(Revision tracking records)
◇ ◇ ◇
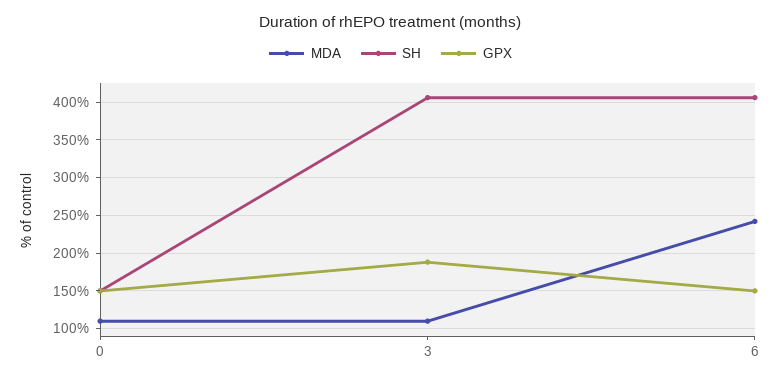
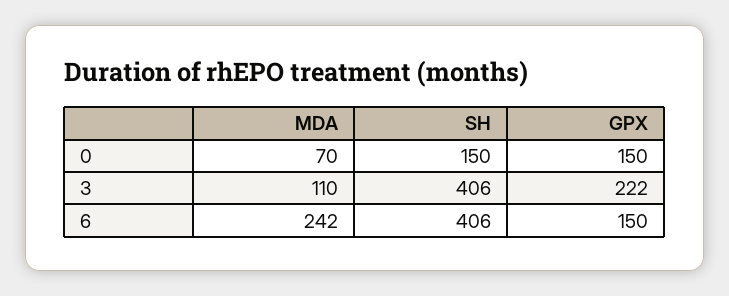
  {
    "MDA": {
-     "0": 110,
+     "0": 70,
      "3": 110,
      "6": 242
    },
    "SH": {
      "0": 150,
      "3": 406,
      "6": 406
    },
    "GPX": {
      "0": 150,
-     "3": 190,
+     "3": 222,
      "6": 150
    }
  }

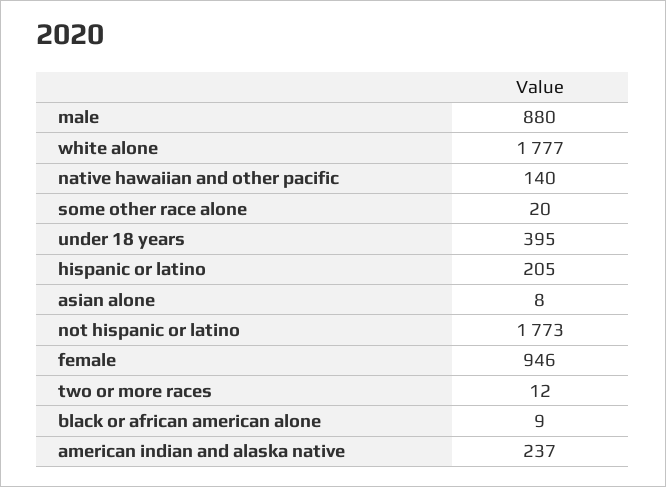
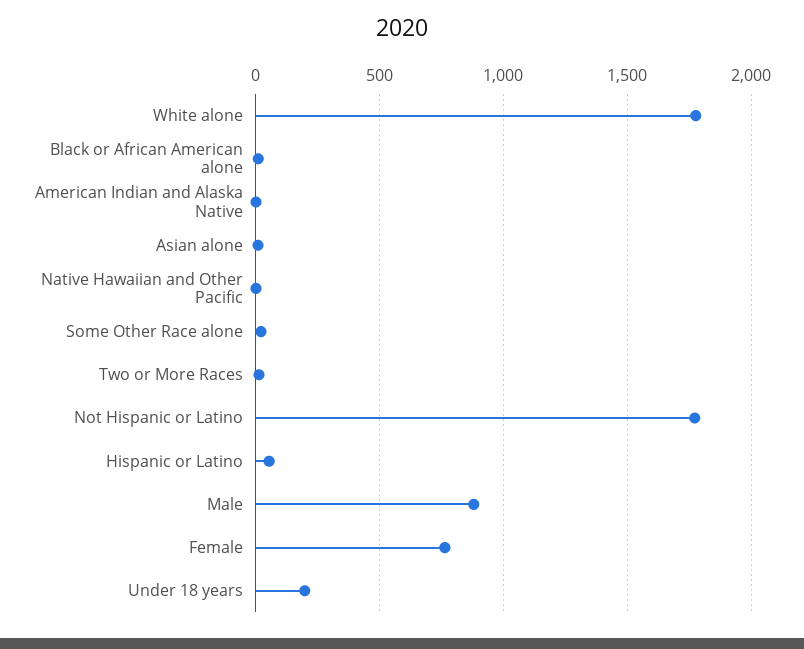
  {
    "male": 880,
    "white alone": 1777,
-   "native hawaiian and other pacific": 140,
+   "native hawaiian and other pacific": 0,
    "some other race alone": 20,
-   "under 18 years": 395,
+   "under 18 years": 200,
-   "hispanic or latino": 205,
+   "hispanic or latino": 50,
    "asian alone": 8,
    "not hispanic or latino": 1773,
-   "female": 946,
+   "female": 750,
    "two or more races": 12,
    "black or african american alone": 9,
-   "american indian and alaska native": 237
+   "american indian and alaska native": 0
  }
◇ ◇ ◇
» TASK GOAL:
The result is a copy of every line above where the word "native" shows up.

» REPLY TO THE TASK:
-   "native hawaiian and other pacific": 140,
+   "native hawaiian and other pacific": 0,
-   "american indian and alaska native": 237
+   "american indian and alaska native": 0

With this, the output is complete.